- Problem to work on: Setting aside any pictures, reproduce the data exactly.

- Data extracts:
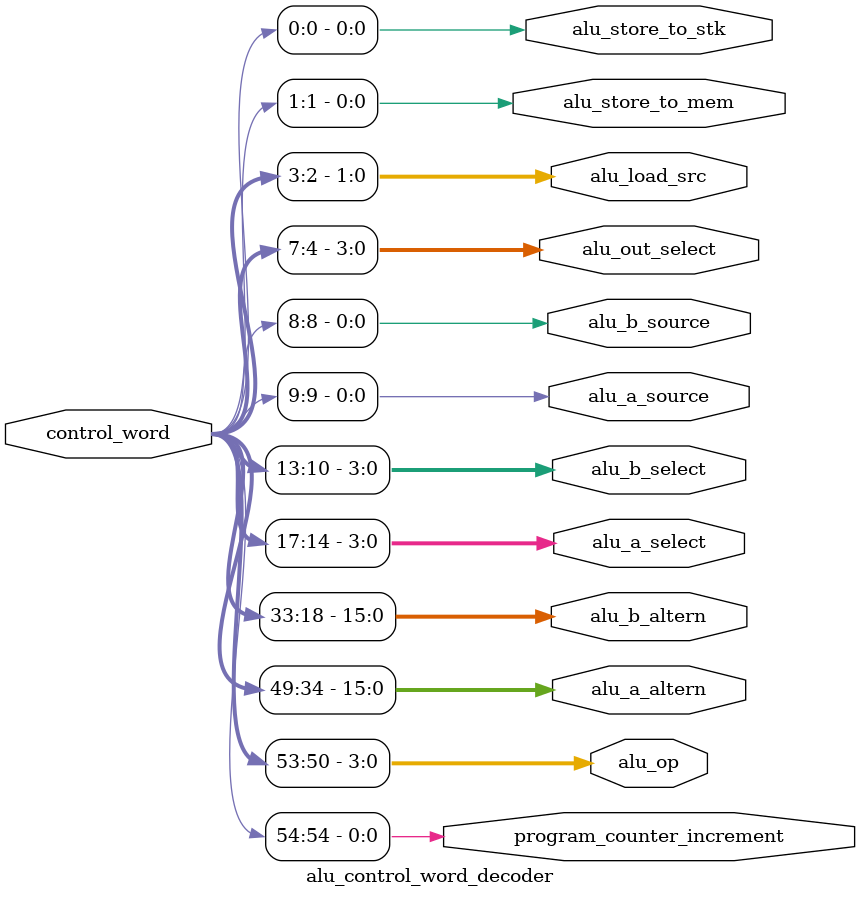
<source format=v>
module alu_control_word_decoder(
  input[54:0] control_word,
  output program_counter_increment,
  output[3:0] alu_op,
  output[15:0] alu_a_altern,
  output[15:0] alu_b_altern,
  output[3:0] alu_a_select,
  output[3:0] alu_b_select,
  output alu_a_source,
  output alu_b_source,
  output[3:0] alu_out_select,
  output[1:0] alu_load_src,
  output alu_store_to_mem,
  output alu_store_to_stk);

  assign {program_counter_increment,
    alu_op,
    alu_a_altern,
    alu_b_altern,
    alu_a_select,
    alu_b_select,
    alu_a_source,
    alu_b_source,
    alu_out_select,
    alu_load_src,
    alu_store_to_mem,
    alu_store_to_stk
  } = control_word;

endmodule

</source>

- Output for this task:
<source format=v>
module alu_control_word_decoder(
  input[54:0] control_word,
  output program_counter_increment,
  output[3:0] alu_op,
  output[15:0] alu_a_altern,
  output[15:0] alu_b_altern,
  output[3:0] alu_a_select,
  output[3:0] alu_b_select,
  output alu_a_source,
  output alu_b_source,
  output[3:0] alu_out_select,
  output[1:0] alu_load_src,
  output alu_store_to_mem,
  output alu_store_to_stk);

  assign {program_counter_increment,
    alu_op,
    alu_a_altern,
    alu_b_altern,
    alu_a_select,
    alu_b_select,
    alu_a_source,
    alu_b_source,
    alu_out_select,
    alu_load_src,
    alu_store_to_mem,
    alu_store_to_stk
  } = control_word;

endmodule

</source>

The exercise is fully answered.